# start of MATERIAL FOR THE TASK

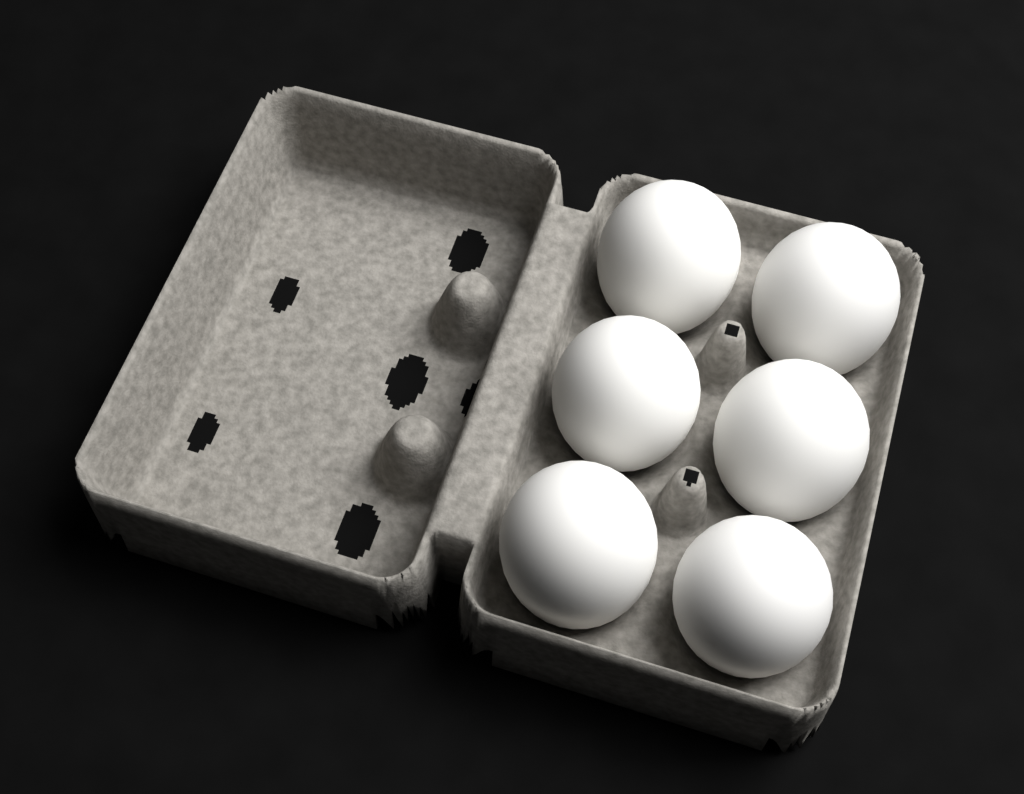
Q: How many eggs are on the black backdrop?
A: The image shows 6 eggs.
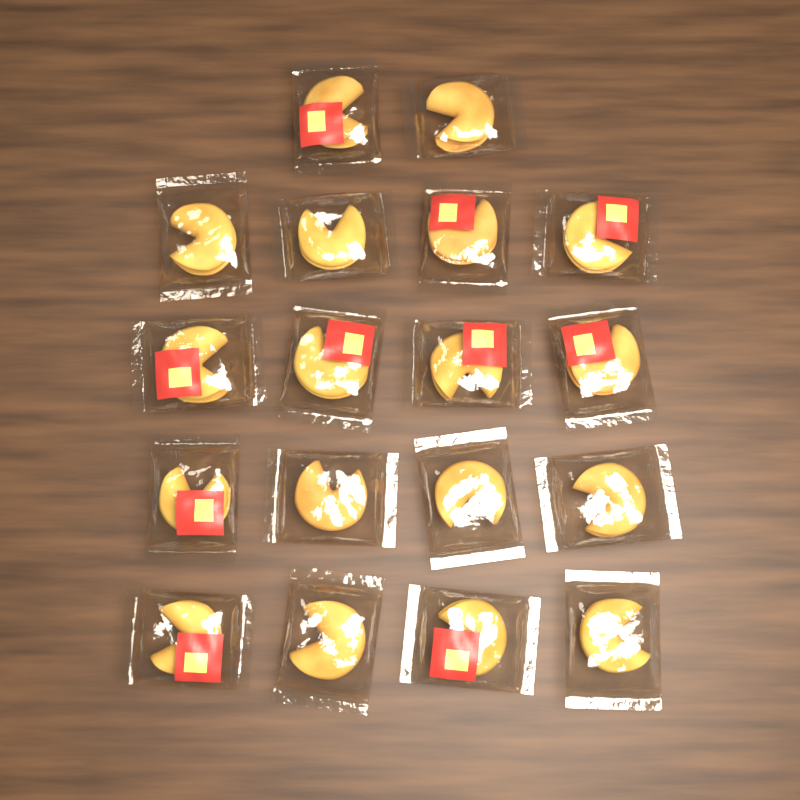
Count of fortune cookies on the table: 18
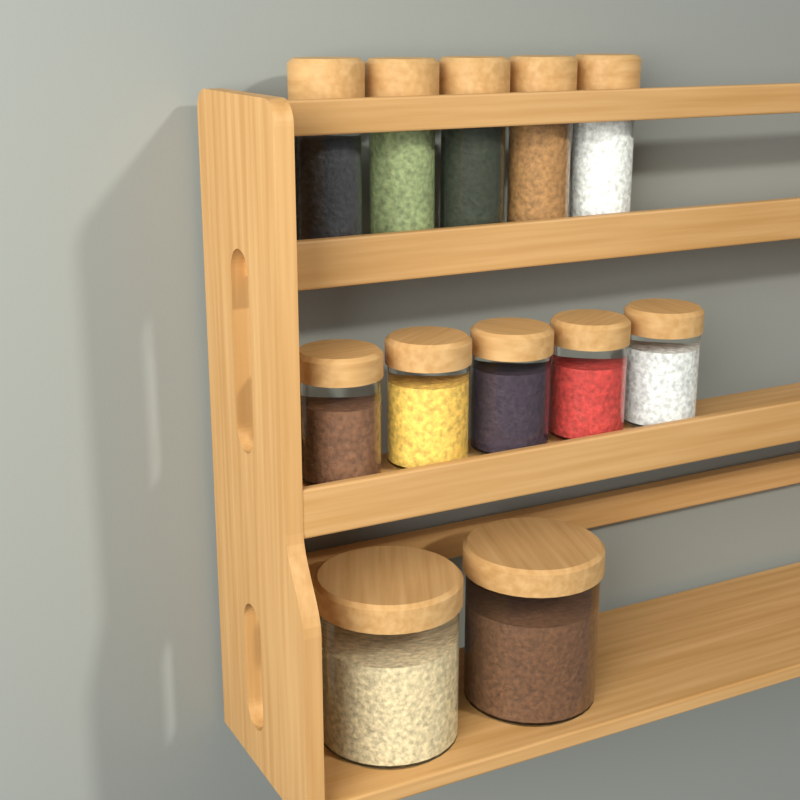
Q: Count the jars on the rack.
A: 12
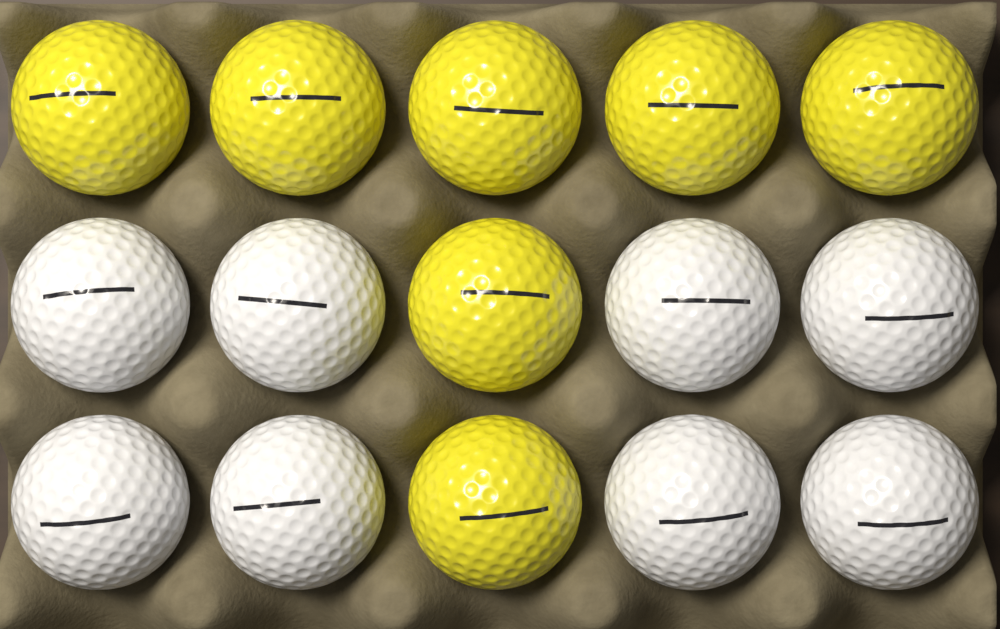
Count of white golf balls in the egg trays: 8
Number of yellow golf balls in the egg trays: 7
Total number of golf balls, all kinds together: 15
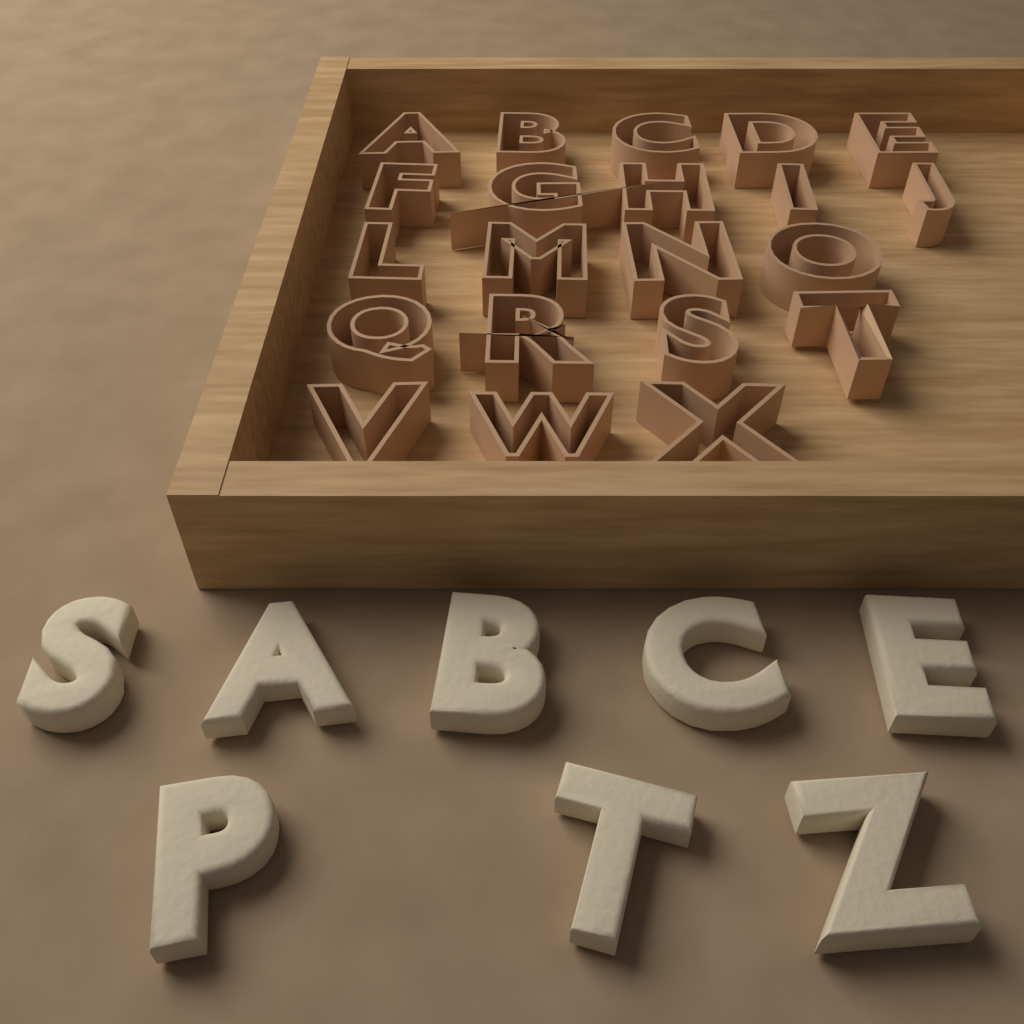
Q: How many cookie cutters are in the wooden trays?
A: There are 21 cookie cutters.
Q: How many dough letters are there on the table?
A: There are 8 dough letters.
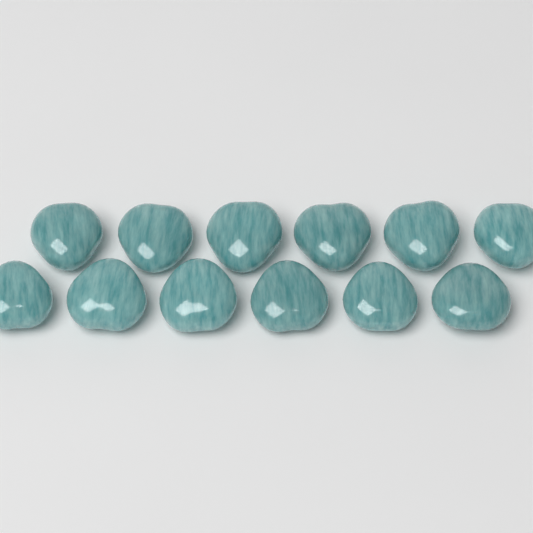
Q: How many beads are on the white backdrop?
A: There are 12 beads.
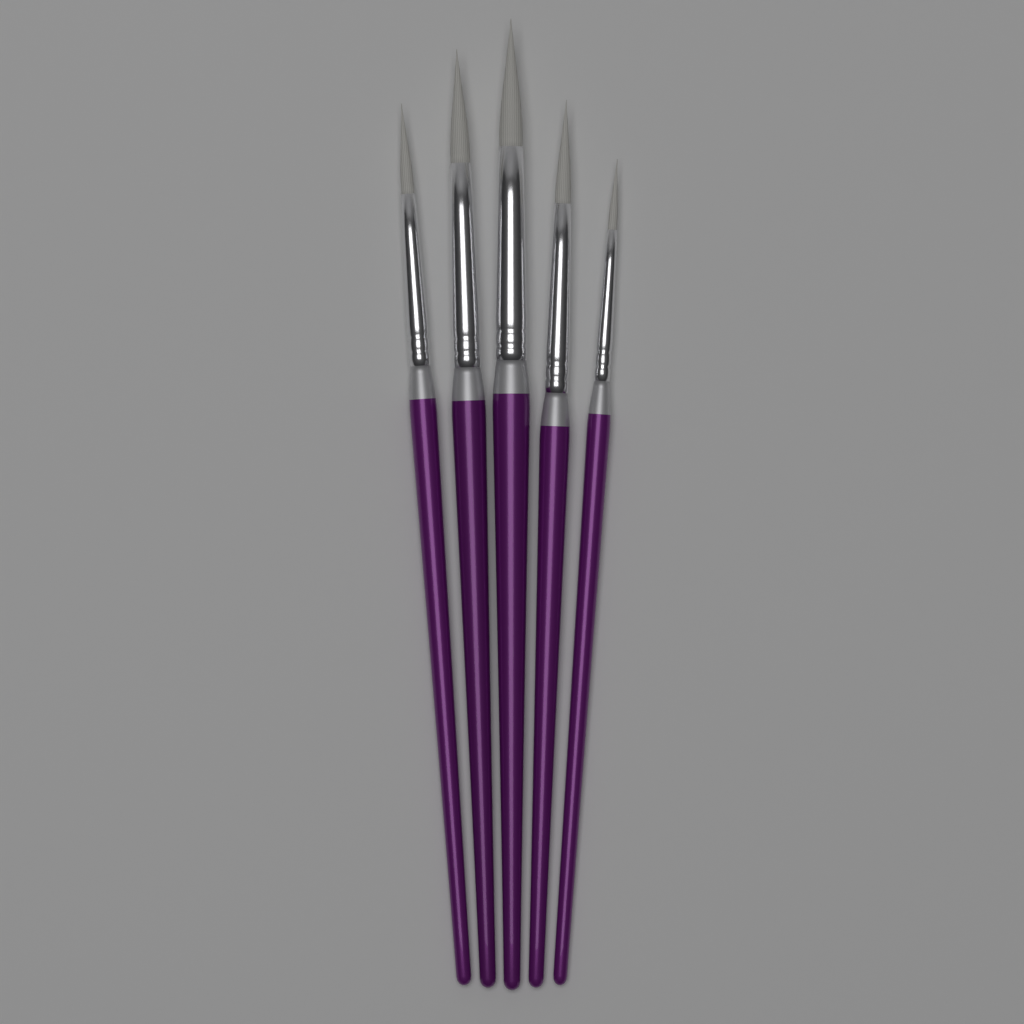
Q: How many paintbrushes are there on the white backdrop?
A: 5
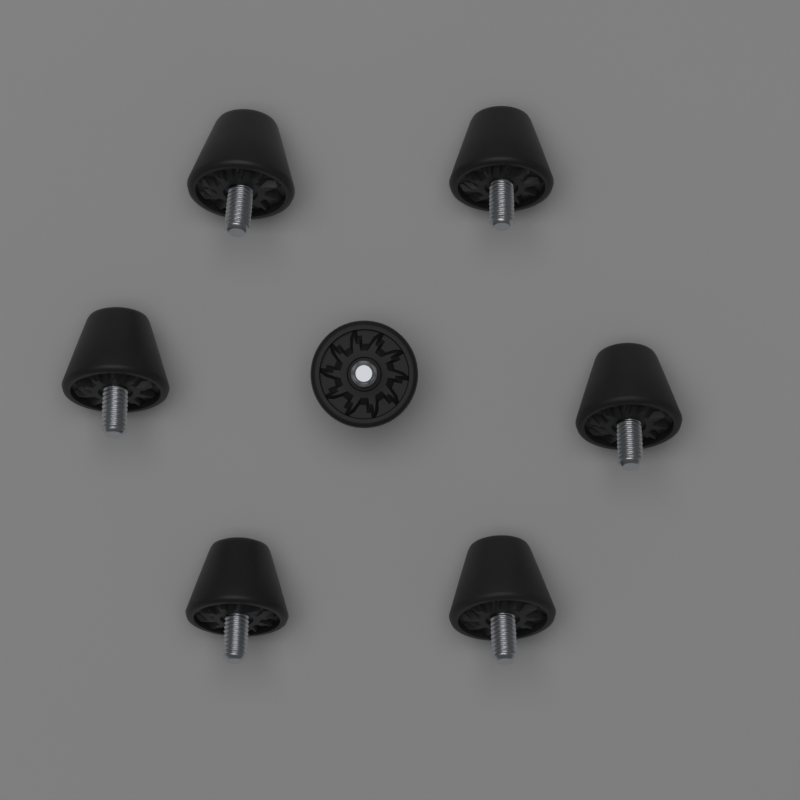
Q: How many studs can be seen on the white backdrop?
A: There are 7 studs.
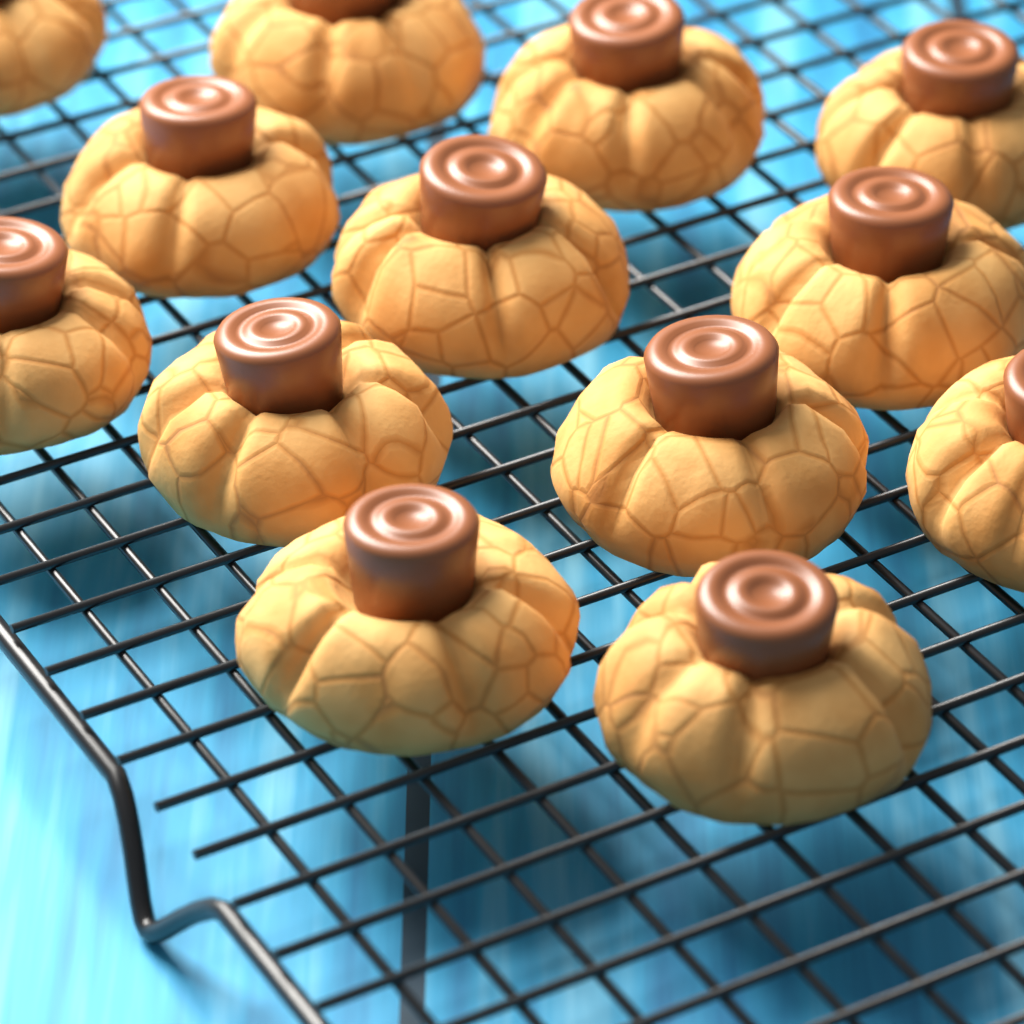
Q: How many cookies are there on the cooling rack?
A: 13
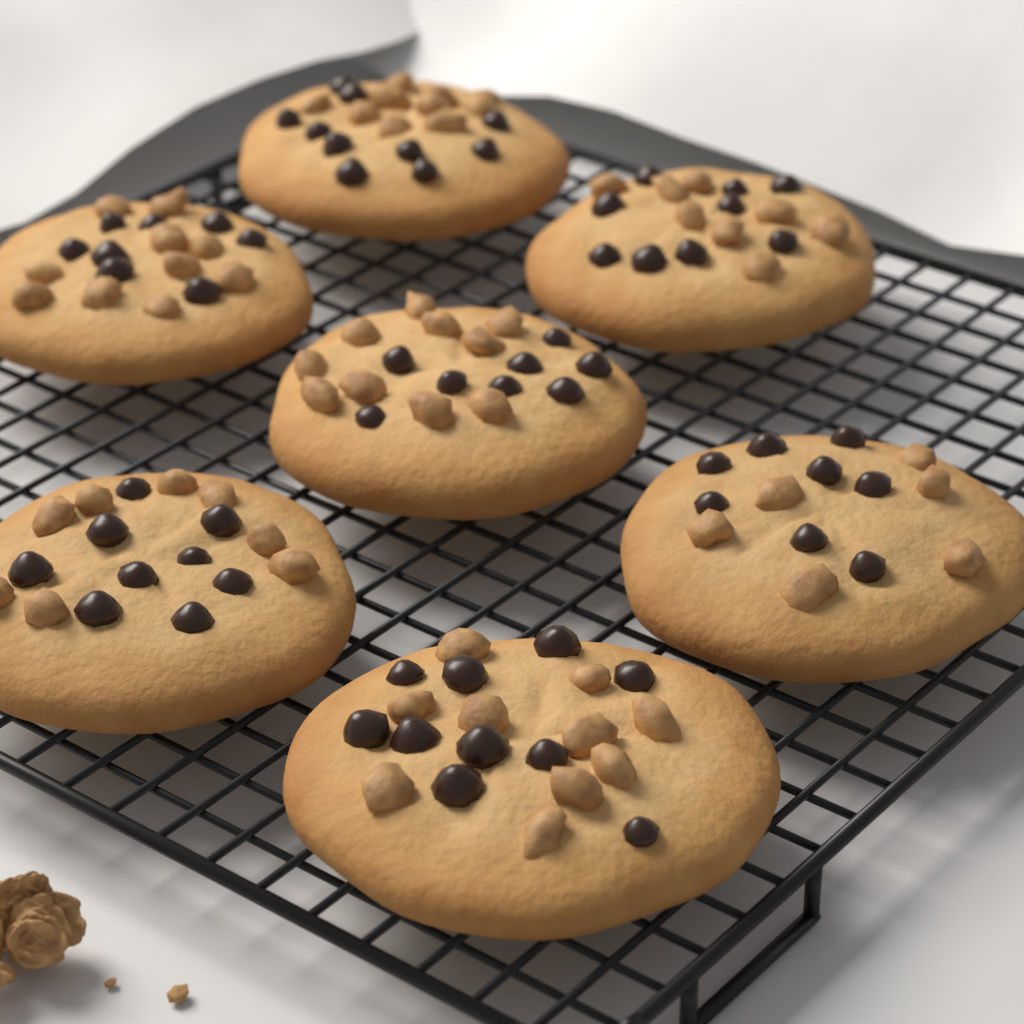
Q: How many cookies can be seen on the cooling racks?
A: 7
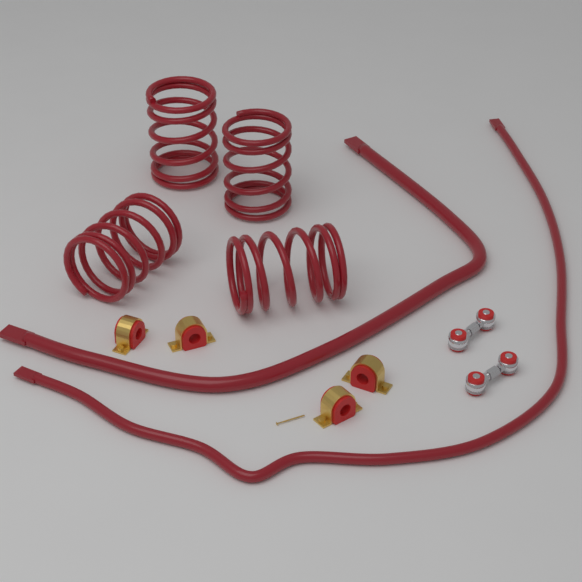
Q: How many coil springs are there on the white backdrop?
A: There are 4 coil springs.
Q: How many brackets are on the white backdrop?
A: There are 4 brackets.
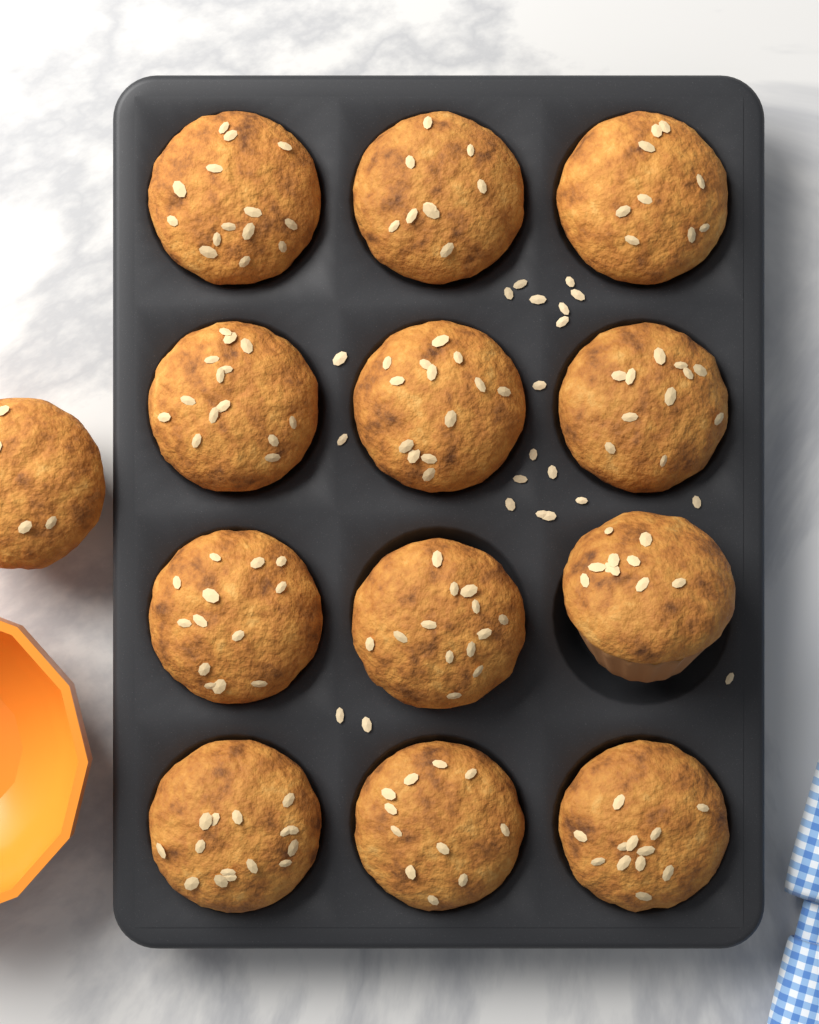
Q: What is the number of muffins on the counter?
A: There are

# end of MATERIAL FOR THE TASK

Return each line of the data above that contains the word "letters", copying every such line in full.

» **SOLUTION TO THIS TASK**:
Q: How many dough letters are there on the table?
A: There are 8 dough letters.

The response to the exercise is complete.